刀尖对准了迟于的心口,连耀大有自己要死了就拉着所有人陪葬的架势。
吴卿吓出了一身冷汗,赶紧阻止他:“是楼兴。楼兴被迷惑了,你忘记了吗?”她连忙走到迟于的身侧,却不敢离刀剑太近,锋利的刀刃让她回忆起了被剖心的痛苦。
“楼兴?”连耀冷笑,“怎么可能是楼兴?他甚至没有跟着我们一起来。”
吴卿的眼睛用力闭了一下,一路以来的景象在她的脑海中飞快翻过。她从记忆深处找到了当时自己没有注意到的细节。
脑海之中,他们三个人的影像以倒退的方式呈现在吴卿的眼前。
吴卿退出了山洞,回到了钢针灰鼠的巢穴之中,又顺着意外发现的通道回到了地面,最后到了猎狗向他们扑过来的那一瞬间。
楼兴向迟于伸出了手,他的神情是一片诡异的空白。
如果不是她快楼兴一步,迟于就会被楼兴一把拉走。
而楼兴的脚尖……直直对着钢针灰鼠的洞穴。
只能说,【危机预判】和楼兴的选择不谋而合了。因为吴卿和迟于按照原本的计划坠入了钢针灰鼠的地下巢穴,楼兴这张牌就变成了废牌,被怪物立刻剿杀了。
而这个意外找到的通道似乎也不像她原本想的那么简单。这根本不是一个意外。从沉积在地表的树叶踩空之后,他们落入的通道由宽变窄,变成了只容一人通过。
上宽下窄的通道不可能是钢针灰鼠从地底下向上挖掘出来的,这种形状的通道一般是从地面向下挖掘形成的。
但钢针灰鼠的身躯远远超过了一个正常人类,更别提这个地穴中还生活着一只庞大的雌鼠。只容一人通过的地洞怎么可能是钢针灰鼠的杰作。
他们划过的通道土壁上布满了竖条的一根根直线痕迹,更像禽类的利爪所致。
吴卿甚至回忆起那只和她擦肩而过的怪物。那双黄金色的兽瞳冷冰冰地盯着她,但是兽瞳的主人并没有攻击她的意图,甚至是有意放她离开。
怪物没有选择在小树林对他们动手,或许还处于另外一层考虑。
吴卿看着不断围上来,但是踟蹰不定的怪物,心跳的速度不由地加快。
它们对杀了他们三个并没有完全的把握。就像所有怪物本能畏惧迟于的母亲一样,怪物仍旧会对迟于这个半血精灵产生畏惧。它们不确定自己能不能杀了迟于。
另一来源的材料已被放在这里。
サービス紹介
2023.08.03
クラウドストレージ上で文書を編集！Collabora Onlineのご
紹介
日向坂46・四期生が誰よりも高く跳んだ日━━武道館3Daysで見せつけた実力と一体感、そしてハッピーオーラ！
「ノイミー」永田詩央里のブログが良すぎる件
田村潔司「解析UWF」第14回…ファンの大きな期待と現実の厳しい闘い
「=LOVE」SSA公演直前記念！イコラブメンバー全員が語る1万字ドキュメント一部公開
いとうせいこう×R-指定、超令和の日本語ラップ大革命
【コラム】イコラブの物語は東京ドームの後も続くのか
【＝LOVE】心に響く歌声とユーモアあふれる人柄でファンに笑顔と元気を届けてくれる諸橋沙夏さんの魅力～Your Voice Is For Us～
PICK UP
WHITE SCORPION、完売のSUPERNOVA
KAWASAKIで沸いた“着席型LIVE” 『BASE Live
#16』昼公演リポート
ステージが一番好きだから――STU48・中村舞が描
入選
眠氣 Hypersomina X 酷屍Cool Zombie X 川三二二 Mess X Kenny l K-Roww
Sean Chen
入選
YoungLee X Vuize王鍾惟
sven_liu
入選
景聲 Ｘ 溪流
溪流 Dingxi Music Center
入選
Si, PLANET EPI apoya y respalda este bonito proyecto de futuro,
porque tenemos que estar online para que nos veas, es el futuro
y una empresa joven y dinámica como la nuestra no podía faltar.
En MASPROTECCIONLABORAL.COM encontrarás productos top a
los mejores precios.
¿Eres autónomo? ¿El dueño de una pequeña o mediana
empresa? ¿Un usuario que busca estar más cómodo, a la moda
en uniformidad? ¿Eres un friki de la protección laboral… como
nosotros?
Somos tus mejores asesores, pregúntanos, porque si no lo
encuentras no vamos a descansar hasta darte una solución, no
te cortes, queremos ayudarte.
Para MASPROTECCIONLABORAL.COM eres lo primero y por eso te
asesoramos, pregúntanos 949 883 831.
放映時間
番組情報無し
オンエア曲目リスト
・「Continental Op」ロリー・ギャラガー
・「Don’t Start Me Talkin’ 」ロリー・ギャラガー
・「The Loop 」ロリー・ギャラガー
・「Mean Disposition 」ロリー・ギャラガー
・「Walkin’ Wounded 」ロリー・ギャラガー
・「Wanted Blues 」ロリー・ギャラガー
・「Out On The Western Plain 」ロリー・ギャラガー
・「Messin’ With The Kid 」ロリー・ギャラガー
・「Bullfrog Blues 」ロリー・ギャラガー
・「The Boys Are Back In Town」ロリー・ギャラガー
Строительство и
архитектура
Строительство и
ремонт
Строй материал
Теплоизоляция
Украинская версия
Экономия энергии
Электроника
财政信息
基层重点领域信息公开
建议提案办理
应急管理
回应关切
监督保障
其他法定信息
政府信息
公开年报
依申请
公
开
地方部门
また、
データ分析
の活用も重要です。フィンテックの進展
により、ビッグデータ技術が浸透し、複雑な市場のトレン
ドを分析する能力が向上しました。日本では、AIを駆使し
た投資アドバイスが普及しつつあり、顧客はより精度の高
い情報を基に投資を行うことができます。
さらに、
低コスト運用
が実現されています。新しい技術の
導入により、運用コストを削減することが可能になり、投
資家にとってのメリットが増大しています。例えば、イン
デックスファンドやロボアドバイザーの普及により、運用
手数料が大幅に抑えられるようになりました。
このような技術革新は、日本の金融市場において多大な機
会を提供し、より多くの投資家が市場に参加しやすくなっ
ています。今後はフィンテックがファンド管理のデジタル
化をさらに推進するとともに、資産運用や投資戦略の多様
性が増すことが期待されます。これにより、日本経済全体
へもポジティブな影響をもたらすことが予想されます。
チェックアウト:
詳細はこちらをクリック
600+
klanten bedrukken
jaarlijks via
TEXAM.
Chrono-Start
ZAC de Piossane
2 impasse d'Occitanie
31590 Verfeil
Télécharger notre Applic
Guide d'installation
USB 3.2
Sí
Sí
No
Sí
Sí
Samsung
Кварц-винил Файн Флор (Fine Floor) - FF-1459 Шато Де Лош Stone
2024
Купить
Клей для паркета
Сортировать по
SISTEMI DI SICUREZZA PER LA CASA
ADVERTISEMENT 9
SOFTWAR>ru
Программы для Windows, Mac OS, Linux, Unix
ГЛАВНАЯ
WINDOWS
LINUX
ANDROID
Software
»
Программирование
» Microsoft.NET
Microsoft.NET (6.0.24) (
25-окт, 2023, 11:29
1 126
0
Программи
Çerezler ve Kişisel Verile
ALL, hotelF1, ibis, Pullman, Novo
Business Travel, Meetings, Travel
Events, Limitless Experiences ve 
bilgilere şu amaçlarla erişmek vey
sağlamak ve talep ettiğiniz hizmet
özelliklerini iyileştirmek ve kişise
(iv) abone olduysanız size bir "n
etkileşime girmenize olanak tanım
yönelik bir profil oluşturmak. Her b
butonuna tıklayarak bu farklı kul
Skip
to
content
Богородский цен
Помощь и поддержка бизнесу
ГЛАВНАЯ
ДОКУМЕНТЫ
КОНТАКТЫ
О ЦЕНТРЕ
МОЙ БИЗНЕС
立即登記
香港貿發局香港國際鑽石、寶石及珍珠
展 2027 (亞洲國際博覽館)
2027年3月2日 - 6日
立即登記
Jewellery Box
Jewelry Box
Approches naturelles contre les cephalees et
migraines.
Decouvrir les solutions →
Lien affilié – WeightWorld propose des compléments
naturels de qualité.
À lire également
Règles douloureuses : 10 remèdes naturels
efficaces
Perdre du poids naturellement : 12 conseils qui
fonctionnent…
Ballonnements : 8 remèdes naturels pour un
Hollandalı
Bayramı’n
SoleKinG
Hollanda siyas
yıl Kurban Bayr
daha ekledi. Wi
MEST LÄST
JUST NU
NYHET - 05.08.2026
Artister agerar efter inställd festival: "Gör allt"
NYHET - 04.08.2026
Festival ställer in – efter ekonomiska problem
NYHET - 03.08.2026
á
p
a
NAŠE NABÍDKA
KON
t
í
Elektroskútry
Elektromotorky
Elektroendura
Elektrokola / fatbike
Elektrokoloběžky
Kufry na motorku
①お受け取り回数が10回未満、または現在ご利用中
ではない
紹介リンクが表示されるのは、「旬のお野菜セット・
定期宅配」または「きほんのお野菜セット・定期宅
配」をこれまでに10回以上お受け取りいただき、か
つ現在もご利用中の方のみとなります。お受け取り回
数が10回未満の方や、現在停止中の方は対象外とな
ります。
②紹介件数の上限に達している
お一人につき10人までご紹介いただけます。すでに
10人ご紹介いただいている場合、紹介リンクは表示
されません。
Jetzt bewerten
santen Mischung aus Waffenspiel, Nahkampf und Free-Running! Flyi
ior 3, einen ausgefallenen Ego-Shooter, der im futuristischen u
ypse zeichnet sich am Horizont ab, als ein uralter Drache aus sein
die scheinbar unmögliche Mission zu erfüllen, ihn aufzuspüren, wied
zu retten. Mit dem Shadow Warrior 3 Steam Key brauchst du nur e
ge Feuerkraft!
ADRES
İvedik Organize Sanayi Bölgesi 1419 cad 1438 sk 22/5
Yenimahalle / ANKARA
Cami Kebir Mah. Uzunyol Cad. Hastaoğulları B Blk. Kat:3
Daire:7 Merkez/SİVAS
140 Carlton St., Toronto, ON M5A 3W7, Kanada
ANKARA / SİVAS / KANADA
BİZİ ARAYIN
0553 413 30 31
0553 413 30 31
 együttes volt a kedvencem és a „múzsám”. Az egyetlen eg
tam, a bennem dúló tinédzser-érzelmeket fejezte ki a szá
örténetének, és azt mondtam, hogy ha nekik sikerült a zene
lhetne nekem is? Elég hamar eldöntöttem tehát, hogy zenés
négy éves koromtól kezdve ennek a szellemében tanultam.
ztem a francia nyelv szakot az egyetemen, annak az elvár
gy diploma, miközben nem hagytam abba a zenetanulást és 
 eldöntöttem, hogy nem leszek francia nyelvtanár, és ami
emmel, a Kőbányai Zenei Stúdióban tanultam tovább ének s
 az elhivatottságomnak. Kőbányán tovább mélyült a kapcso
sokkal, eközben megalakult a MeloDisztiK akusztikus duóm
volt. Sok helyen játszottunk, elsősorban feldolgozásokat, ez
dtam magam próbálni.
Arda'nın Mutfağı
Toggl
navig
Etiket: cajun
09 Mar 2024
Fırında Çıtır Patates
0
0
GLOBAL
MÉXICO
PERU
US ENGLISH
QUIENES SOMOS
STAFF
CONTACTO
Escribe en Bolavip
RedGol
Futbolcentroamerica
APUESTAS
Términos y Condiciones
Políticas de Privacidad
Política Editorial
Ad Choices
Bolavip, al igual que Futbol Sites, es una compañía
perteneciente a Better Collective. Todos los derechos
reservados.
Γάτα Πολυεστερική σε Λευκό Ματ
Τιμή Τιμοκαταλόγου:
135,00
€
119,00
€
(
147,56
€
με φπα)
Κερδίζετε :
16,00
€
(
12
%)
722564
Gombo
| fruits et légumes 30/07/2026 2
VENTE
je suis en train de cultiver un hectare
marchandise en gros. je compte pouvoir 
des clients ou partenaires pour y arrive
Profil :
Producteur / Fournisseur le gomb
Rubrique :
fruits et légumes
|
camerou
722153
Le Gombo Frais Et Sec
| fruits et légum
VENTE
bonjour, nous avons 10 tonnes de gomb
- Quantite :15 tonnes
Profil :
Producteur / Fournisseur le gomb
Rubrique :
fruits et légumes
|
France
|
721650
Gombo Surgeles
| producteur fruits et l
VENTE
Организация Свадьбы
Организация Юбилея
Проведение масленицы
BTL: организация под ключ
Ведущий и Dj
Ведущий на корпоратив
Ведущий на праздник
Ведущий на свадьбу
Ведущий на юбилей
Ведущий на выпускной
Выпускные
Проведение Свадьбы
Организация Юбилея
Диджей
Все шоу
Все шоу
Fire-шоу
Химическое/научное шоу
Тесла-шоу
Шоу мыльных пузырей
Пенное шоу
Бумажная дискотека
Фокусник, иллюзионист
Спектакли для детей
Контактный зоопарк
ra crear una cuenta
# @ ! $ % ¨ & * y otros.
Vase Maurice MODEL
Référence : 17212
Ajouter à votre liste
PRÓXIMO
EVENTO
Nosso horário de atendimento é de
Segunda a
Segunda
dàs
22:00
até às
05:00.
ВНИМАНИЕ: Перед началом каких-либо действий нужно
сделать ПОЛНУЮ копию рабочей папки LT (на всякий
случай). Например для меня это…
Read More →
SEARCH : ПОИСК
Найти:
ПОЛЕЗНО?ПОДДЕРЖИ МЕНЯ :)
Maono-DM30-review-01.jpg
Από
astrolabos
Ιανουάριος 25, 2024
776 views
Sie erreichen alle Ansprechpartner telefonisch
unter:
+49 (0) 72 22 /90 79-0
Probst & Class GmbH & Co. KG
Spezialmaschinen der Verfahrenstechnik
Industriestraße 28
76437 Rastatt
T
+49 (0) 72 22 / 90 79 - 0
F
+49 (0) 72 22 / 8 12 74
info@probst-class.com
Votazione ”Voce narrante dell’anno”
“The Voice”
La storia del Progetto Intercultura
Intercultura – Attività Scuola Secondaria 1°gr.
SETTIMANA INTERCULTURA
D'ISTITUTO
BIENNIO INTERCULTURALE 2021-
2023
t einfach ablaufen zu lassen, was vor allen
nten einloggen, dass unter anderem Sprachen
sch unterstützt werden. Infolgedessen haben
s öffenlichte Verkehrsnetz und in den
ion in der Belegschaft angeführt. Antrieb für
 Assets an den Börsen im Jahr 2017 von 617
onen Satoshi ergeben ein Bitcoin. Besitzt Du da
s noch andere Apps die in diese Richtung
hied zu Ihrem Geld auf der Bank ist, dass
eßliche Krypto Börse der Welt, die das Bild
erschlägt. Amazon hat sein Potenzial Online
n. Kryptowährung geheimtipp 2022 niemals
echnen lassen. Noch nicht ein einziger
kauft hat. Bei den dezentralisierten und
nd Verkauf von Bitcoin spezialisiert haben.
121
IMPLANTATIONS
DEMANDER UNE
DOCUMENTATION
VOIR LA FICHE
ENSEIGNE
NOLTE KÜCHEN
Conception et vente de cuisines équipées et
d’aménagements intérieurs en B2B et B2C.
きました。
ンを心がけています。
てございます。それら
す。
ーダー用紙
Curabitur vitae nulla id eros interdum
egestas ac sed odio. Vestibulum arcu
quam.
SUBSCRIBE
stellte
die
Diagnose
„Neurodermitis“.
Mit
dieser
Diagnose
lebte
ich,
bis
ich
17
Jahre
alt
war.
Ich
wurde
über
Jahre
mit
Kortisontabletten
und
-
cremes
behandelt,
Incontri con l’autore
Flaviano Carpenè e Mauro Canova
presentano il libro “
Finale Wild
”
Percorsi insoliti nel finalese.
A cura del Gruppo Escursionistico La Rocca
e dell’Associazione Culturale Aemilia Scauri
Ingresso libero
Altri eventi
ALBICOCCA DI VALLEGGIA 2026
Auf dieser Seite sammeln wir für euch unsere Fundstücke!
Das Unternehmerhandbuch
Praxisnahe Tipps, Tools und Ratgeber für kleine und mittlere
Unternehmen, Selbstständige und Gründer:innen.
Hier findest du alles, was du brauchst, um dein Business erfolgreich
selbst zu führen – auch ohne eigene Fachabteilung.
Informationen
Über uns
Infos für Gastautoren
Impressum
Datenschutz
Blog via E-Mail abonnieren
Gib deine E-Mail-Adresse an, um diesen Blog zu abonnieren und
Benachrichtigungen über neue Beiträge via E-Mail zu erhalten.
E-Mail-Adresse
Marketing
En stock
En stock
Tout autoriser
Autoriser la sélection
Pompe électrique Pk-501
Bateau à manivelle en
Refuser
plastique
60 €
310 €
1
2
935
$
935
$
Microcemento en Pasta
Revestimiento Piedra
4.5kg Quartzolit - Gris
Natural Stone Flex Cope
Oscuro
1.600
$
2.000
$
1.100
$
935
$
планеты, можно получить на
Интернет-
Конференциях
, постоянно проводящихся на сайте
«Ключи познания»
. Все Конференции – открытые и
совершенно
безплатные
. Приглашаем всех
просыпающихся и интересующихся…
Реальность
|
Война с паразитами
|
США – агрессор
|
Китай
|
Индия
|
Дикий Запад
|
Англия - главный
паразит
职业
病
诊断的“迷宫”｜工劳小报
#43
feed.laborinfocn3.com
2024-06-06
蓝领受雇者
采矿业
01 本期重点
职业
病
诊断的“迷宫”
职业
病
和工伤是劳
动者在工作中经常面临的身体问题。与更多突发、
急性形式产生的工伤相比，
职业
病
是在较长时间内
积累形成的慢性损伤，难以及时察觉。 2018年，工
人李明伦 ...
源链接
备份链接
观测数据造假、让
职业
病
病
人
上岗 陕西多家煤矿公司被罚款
它们担心迟于会利用开阔地带死里逃生,回到街区,阻止它们的主要行动。
这是一个拖延时间的伎俩。
走到了眼下的这一步,吴卿几乎可以确定,街区已经遭受了另外一支怪物队伍的袭击了。最糟糕的事情已经发生了,事情到了无法挽回的局面。
该将这个猜测告诉迟于吗?
吴卿的喉咙发紧,她发现自己不敢。隐瞒或许可以带来好的结果。如果迟于因为悬赏金直接进入了内城,而不知道自己居住的街区的惨剧,或许他就不会黑化了。
这似乎是最好的选择,吴卿毫不犹豫地作下了决定。
“楼兴本来想要将我们引入钢针灰鼠的地下巢穴,只不过我快了他一步。通向地下巢穴的通道也出自眼前怪物之手,或许从进入底下的那一刻起,我们必然会出现在这里。很有可能北通道和西北通道的最终出口都位于山洞附近。”
连耀的眉毛不悦地压低,但他并没有反驳吴卿。
吴卿深吸了一口气,继续说道:“窝里斗并不明智,现在的重点是逃出这里。”
连耀的面部肌肉跳动了一下:“但愿能有这么好的运气。”
他将皮毛绑在了自己的背上,哪怕这样的举动会激怒怪物,他也不乐意将自己的战利品拱手让出。这个男人身上涌动的贪婪,比他的野望更加让人害怕。
吴卿一手捂在自己的心口,感受着自己砰砰直跳的心脏,对脑内的系统说道:“开启【危机预判】,两次。”
【没问题,倒计时120秒,祝你好运。】系统带着电流的声音在吴卿的大脑中响起。
下一秒,吴卿的视野被红色占满了,代表生机的绿色比上一次还要稀少。
唯一的一点绿色的光芒位于斜上方的石壁之上。
绿色的光点距离地面足足有十几米,周围的石壁陡峭,不可能有人能够徒手攀爬到那样的高度。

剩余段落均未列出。